Cape Town - Government is "concerned" about Eskom's confidential electricity tariff agreements with large industrial groups, Public Enterprises Minister Barbara Hogan said on Friday.
However, this does not imply the power utility is engaged in a myriad of secret and preferential price agreements, she said in Eskom's defence during a meeting with parliament's public enterprises committee.
DA MP Pieter van Dalen said: "I want to know from the department: do you know about these secret contracts and do you have scrutiny over them, or are they secret for you too?"
This follows numerous reports that Eskom is effectively subsidising some of its industrial customers by selling them electricity below costs.
The Mozal aluminium smelter in Mozambique, for example, paid about 14.8c/kWh for power last year when Eskom calculated its "average total cost" of producing electricity at 27.3c a unit.
BHP Billiton's southern African aluminum smelters have also been fingered in this controversy for receiving electricity at discounted prices.

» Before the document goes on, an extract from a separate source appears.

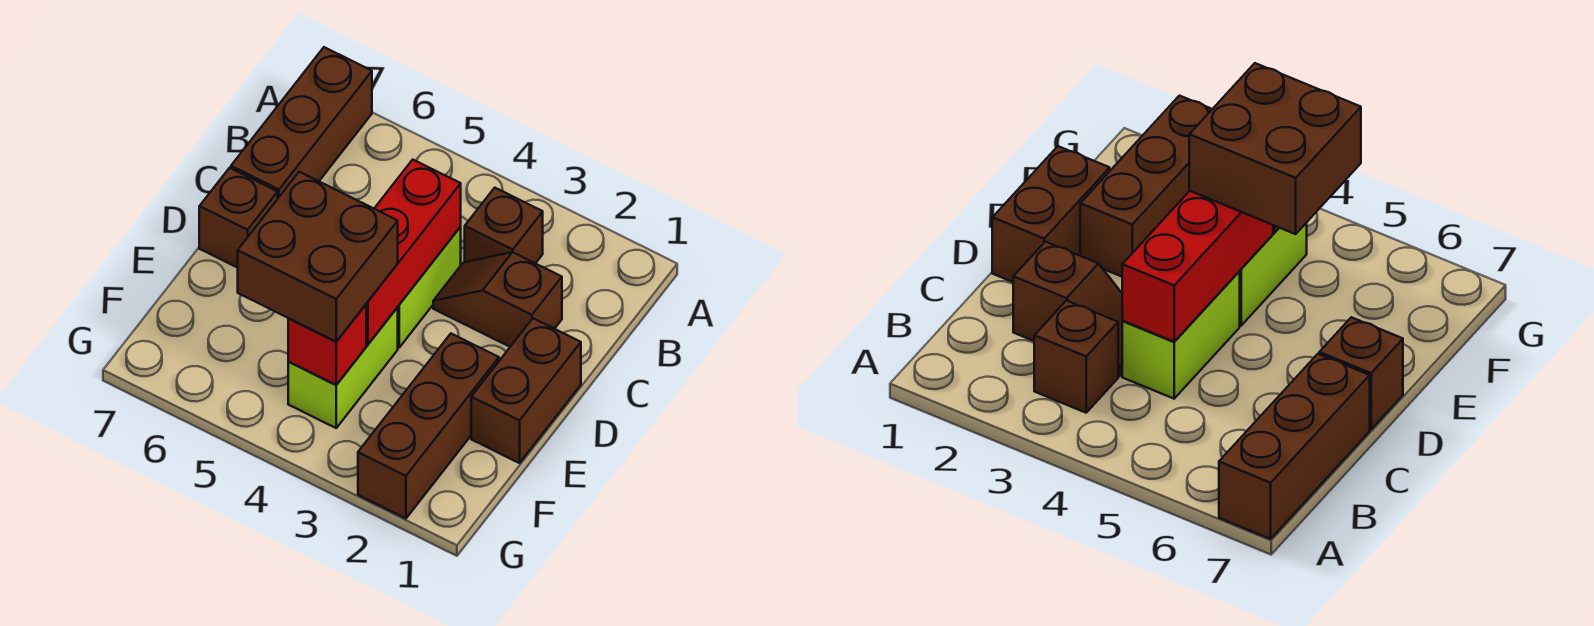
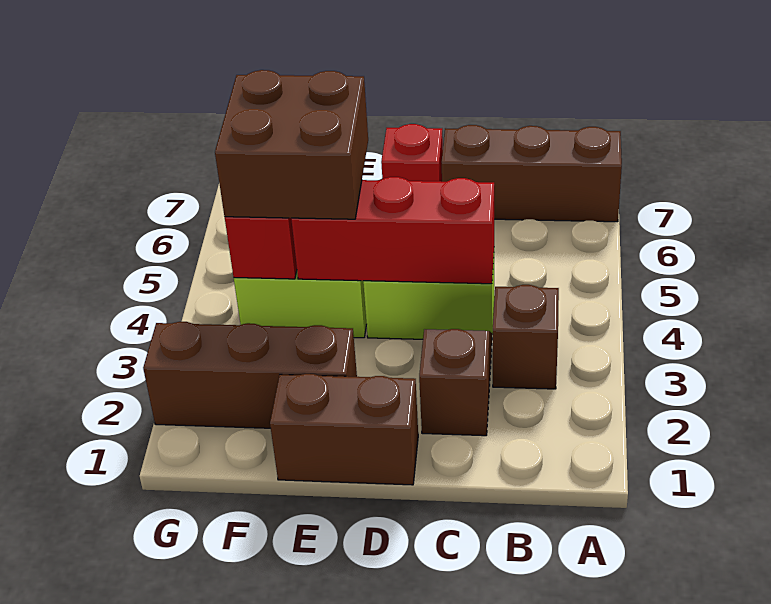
brown 1x1 brick [199,168,278,268] -> red 1x1 brick [381,124,443,182]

Earlier this week, Fin24.com's sister publication Sake24 announced it is suing Eskom to disclose the exact details of these contracts.
MPs also demanded details of deals the power supplier struck with a further 138 companies. Hogan responded that these contracts had been negotiated and monitored by energy regulator Nersa, and that the information is publicly available.
Hogan, however, said government was "equally concerned" about the preferential pricing agreements struck during the apartheid era to attract foreign investment to the country.
"It is a matter we are actively pursuing at the moment. I have had a detailed briefing from Nersa so I do know all the details," said Hogan. She stressed that the main priority was to find out what level of flexibility these contracts offered, as the country could no longer afford them.
Hogan agreed to another meeting with the committee in which these tariffs would be fully explained.
Committee chairperson Vytjie Mentor said it was critical for someone to "[keep] an eye over cross-subsidisation" so that no company gets electricity cheaply while consumers cough up for ever-increasing tariffs.